• _Text excerpt_
################

# Live Dow Futures data?



## halfwheel (5 September 2007)

Can someone please tell me if there are any sites out there with "live" dow futures data?


----------



## wavepicker (5 September 2007)

*Re: Dow Futures*



halfwheel said:


> Can someone please tell me if there are any sites out there with "live" dow futures data?




Halfwheel, try this site.  Prices are slightly delayed (15 mins I think)

http://money.cnn.com/data/premarket/


----------



## sassa (5 September 2007)

*Re: Dow Futures*



halfwheel said:


> Can someone please tell me if there are any sites out there with "live" dow futures data?




Or
http://www.bloomberg.com/markets/stocks/futures.html


----------



## sassa (11 October 2007)

*Re: Dow Futures*

The Dow futures and market indicators for today's trade,with 4 and a half hours to go,show that yesterday's losses will be wiped off at the start and with the Nasdaq show that a healthy increase will be achieved.This will lead to further increases in the local market tomorrow.Who knows,the 7000 point mark could be achieved some time next week or the week after.


----------



## James Austin (8 September 2008)

*Re: Dow Futures*

dow futures up 200 pnts this monday morning

expecting a SPI/XJO jump at open


----------



## Rockhoundnz (10 September 2008)

*Re: Dow Futures*

I use Tradestation for my Dow futures data.


----------



## biggles (6 November 2008)

*DOW futures*

Hi , where do people get the reading  for the DOW futures ?
CNN has 85 while CNBC has 324. Who is right , are their other more reliable sites ?


----------



## awg (6 November 2008)

*Re: Dow Futures*

try this

http://www.bloomberg.com/markets/stocks/futures.html


----------



## Reealjrd (7 November 2008)

*Re: Dow Futures*

There are many sites through which you can get be connected with Dow Jones. Like GFTtraders.com. Bloomberg.com. Reuters.com etc.


----------

################

• _Study material_
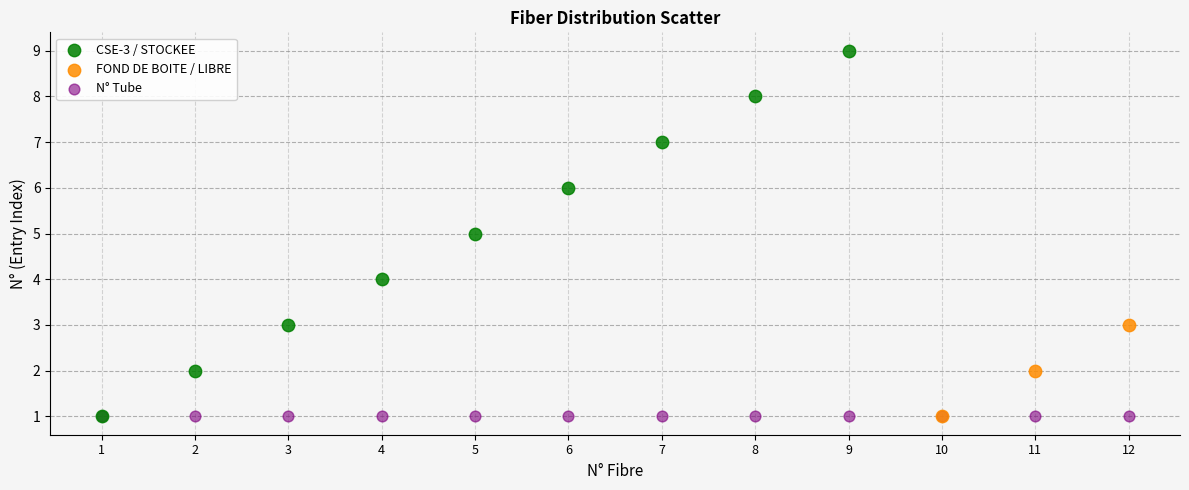

Which series contains the highest Y value?

CSE-3 / STOCKEE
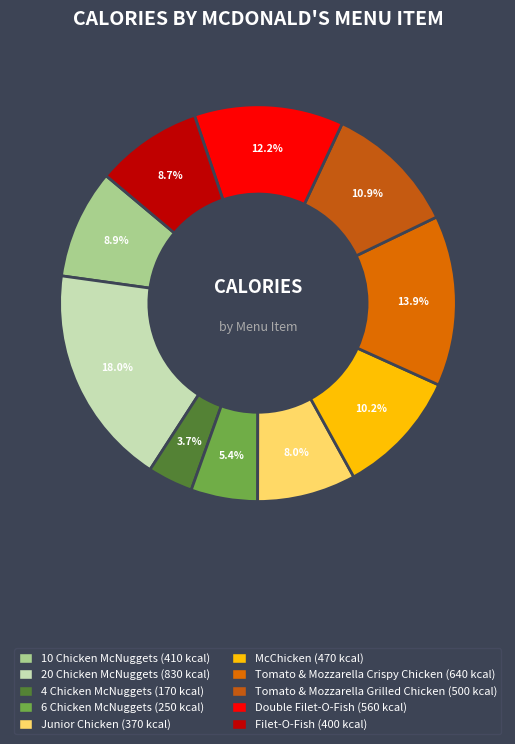

To the nearest percent, what percentage of the pie is Junior Chicken?

8%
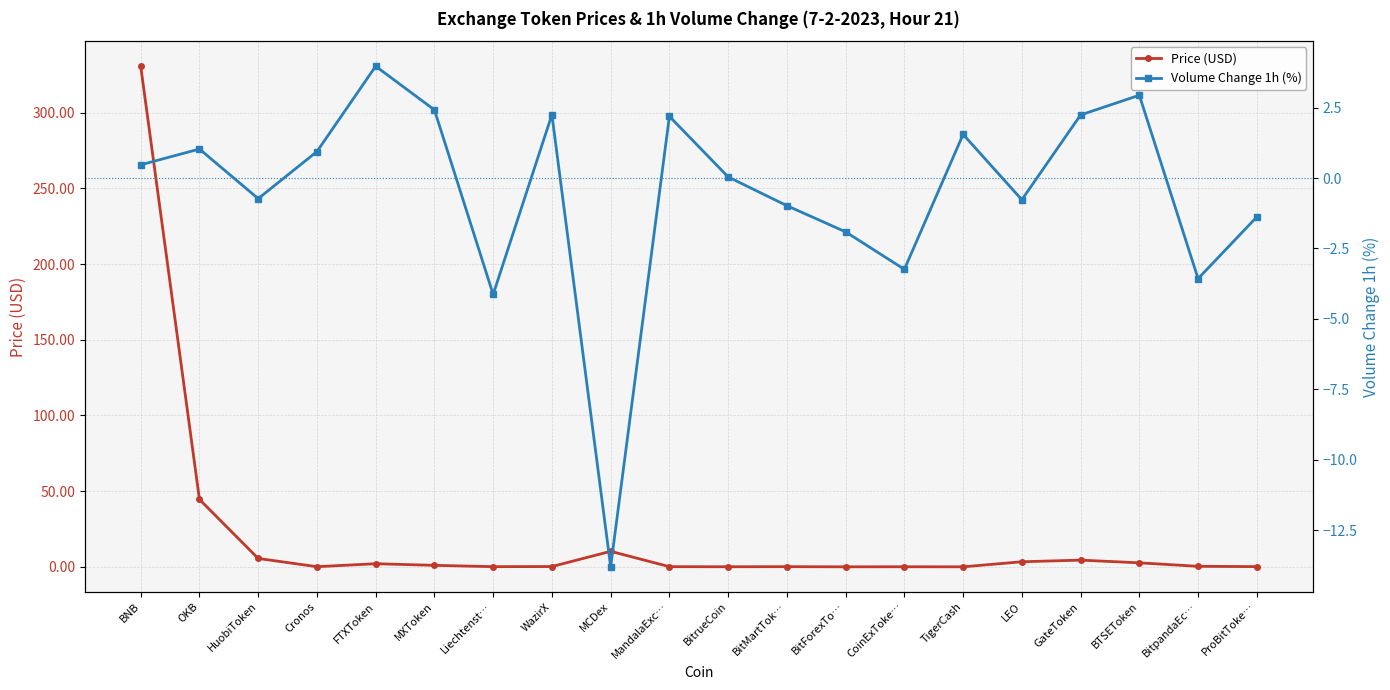

True or false: Price (USD) has a value of 0.2 at Liechtenst….

False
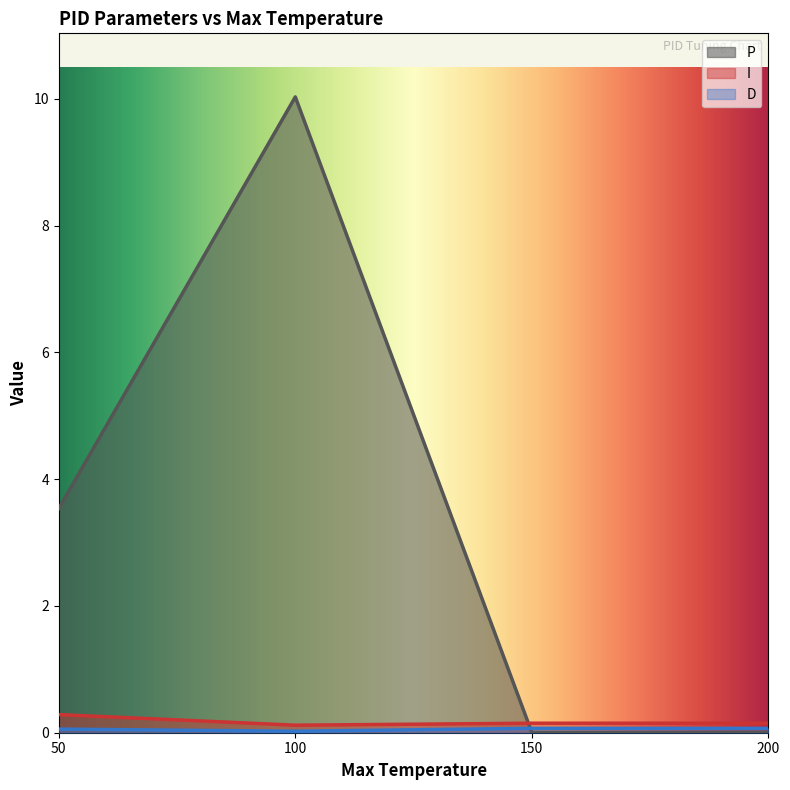

At which category is the sum across all series the highest?

100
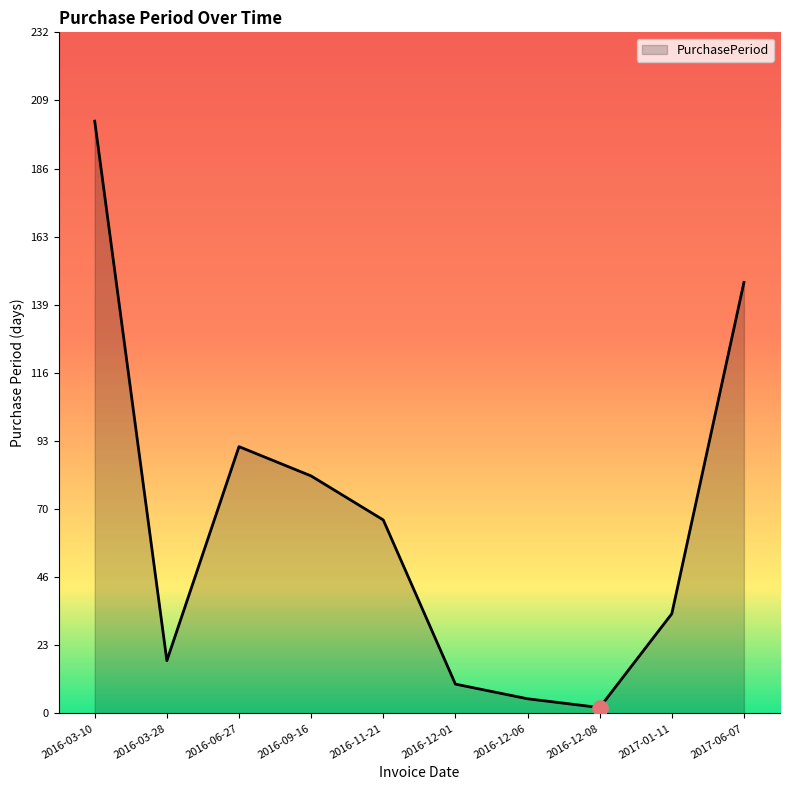

Between 2016-11-21 and 2016-12-01, which is larger?

2016-11-21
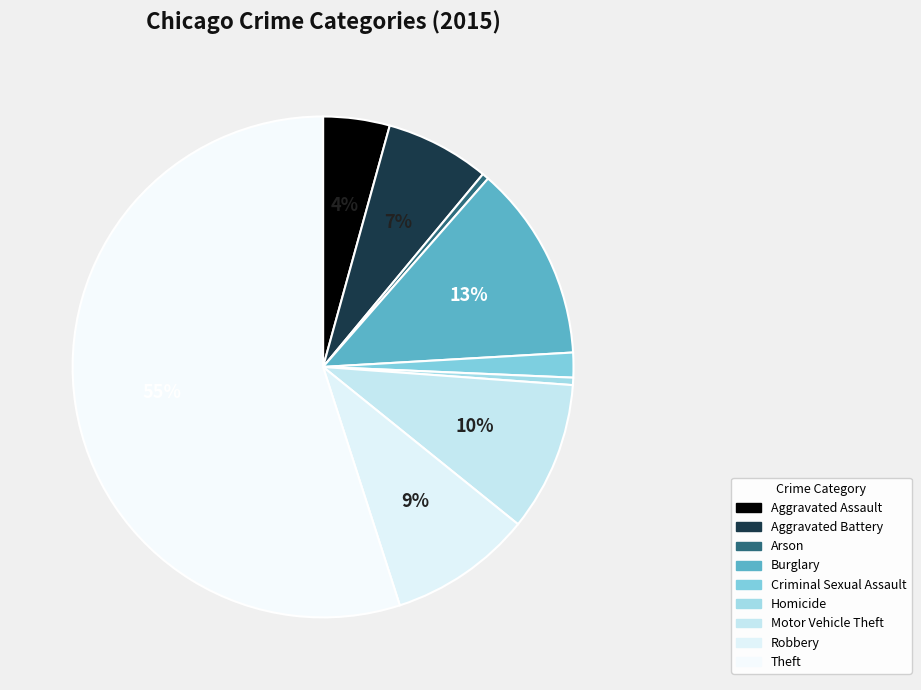

True or false: Criminal Sexual Assault accounts for 2% of the total.

True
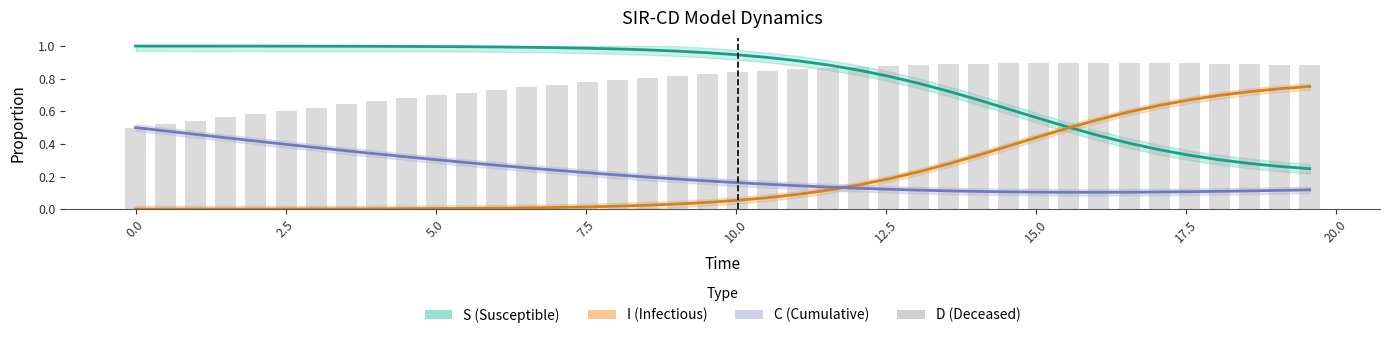

Rank the series by their maximum value, from highest to lowest.

S (Susceptible), D (Deceased), I (Infectious), C (Cumulative)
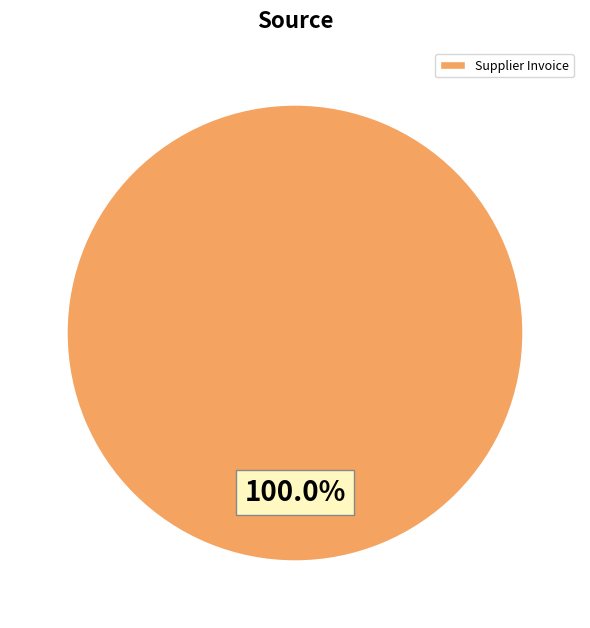

Rank the categories by value from highest to lowest.

Supplier Invoice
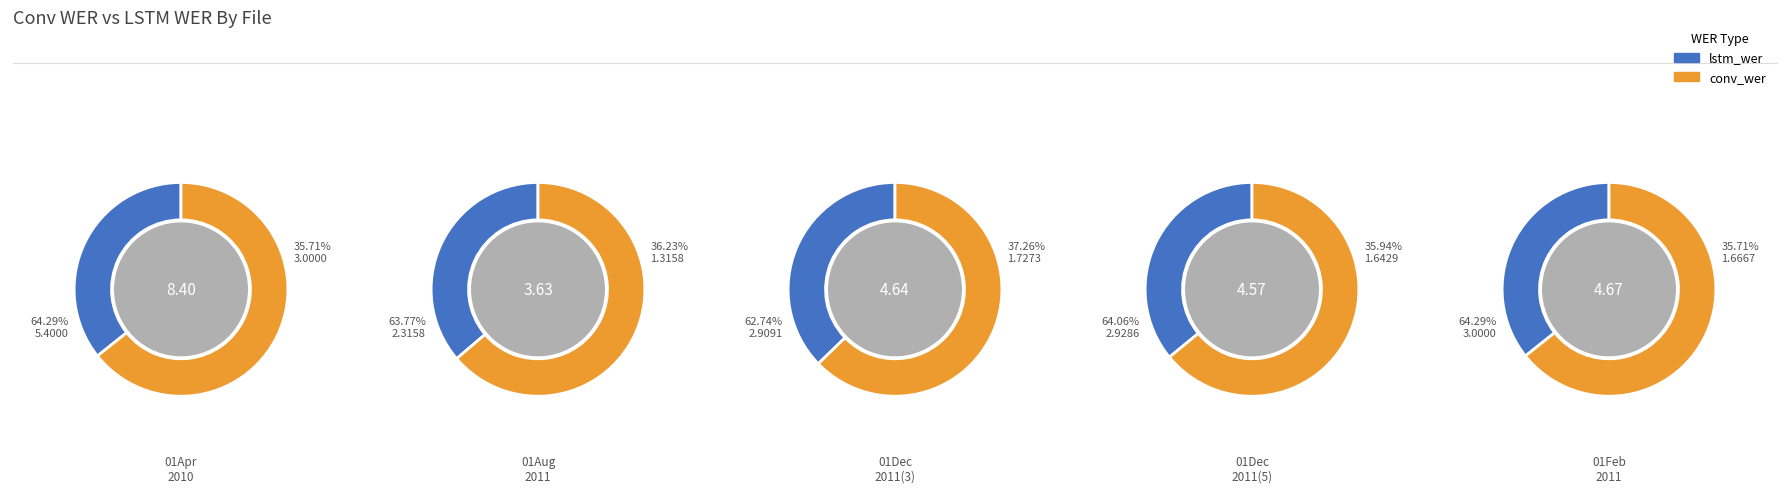

What percentage is the 01February_2011 slice, to the nearest percent?

18%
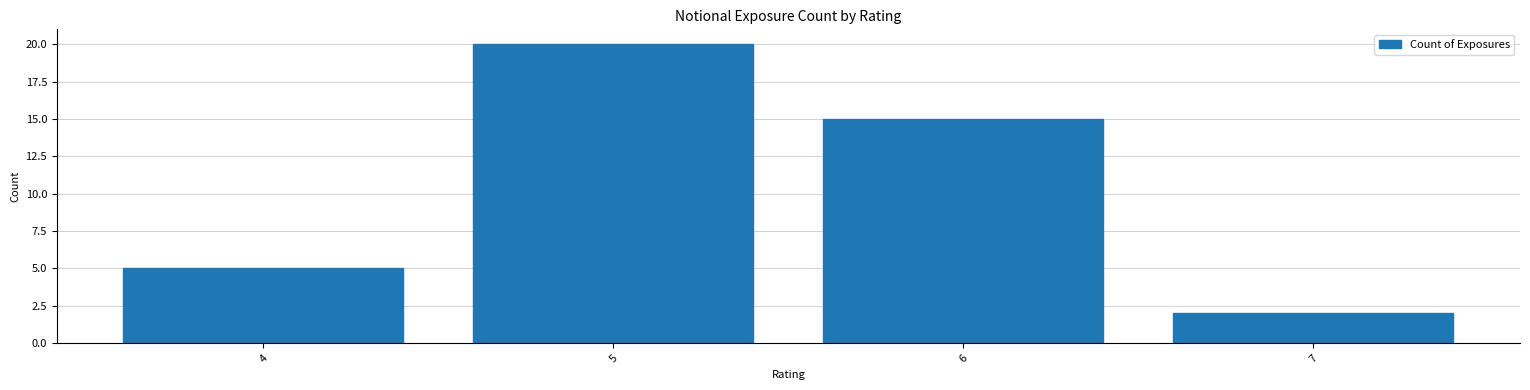

Reading right to left, what are all the values shown in this chart?

7=2	6=15	5=20	4=5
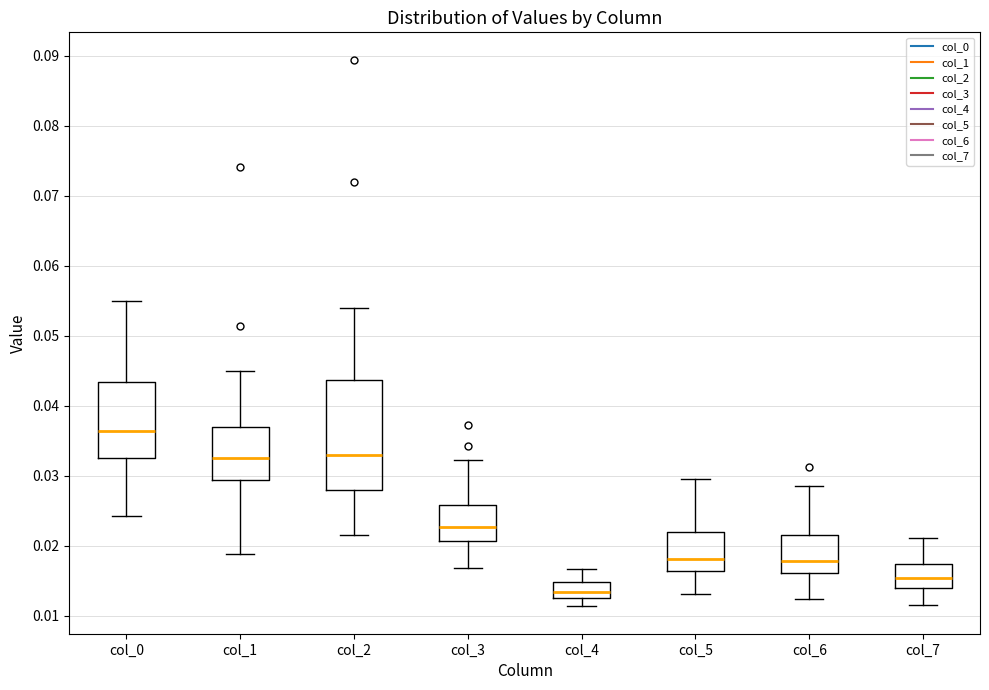

Reading left to right, transcribe this box plot: for each box, give where its median line is, the range the box spans, and where its two whiskers end, as read against the y-axis. The values are not printed on the chart, so give them approximately, as read against the axis.

col_0: median 0.036, box 0.033 to 0.043, whiskers 0.024 to 0.055
col_1: median 0.033, box 0.029 to 0.037, whiskers 0.019 to 0.045
col_2: median 0.033, box 0.028 to 0.044, whiskers 0.022 to 0.054
col_3: median 0.023, box 0.021 to 0.026, whiskers 0.017 to 0.032
col_4: median 0.013 (inside the box), box 0.013 to 0.015, whiskers 0.011 to 0.017
col_5: median 0.018, box 0.016 to 0.022, whiskers 0.013 to 0.030
col_6: median 0.018, box 0.016 to 0.022, whiskers 0.012 to 0.029
col_7: median 0.015, box 0.014 to 0.017, whiskers 0.012 to 0.021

################

• _Action item 1_
For the Dow futures thread, state whether each statement agrees with it, answering yes or no and quoting the deciding words: (a) wavepicker said prices on the suggested site are slightly delayed; (b) Rockhoundnz gets Dow futures data from Bloomberg; (c) biggles reported that CNN and CNBC showed the same Dow futures reading.
• _Action item 2_
Echo the records, beginning with the line that contains "S (Susceptible), D" and continuing through the end of the records, with both ends included. Leave out the pictures.
The Dow futures thread and the records have no connection to each other.

• _Your response 1_
(a) Yes: "Prices are slightly delayed (15 mins I think)"
(b) No: "I use Tradestation for my Dow futures data."
(c) No: "CNN has 85 while CNBC has 324."

• _Your response 2_
S (Susceptible), D (Deceased), I (Infectious), C (Cumulative)

Rank the categories by value from highest to lowest.

Supplier Invoice

What percentage is the 01February_2011 slice, to the nearest percent?

18%

Reading right to left, what are all the values shown in this chart?

7=2	6=15	5=20	4=5

Reading left to right, transcribe this box plot: for each box, give where its median line is, the range the box spans, and where its two whiskers end, as read against the y-axis. The values are not printed on the chart, so give them approximately, as read against the axis.

col_0: median 0.036, box 0.033 to 0.043, whiskers 0.024 to 0.055
col_1: median 0.033, box 0.029 to 0.037, whiskers 0.019 to 0.045
col_2: median 0.033, box 0.028 to 0.044, whiskers 0.022 to 0.054
col_3: median 0.023, box 0.021 to 0.026, whiskers 0.017 to 0.032
col_4: median 0.013 (inside the box), box 0.013 to 0.015, whiskers 0.011 to 0.017
col_5: median 0.018, box 0.016 to 0.022, whiskers 0.013 to 0.030
col_6: median 0.018, box 0.016 to 0.022, whiskers 0.012 to 0.029
col_7: median 0.015, box 0.014 to 0.017, whiskers 0.012 to 0.021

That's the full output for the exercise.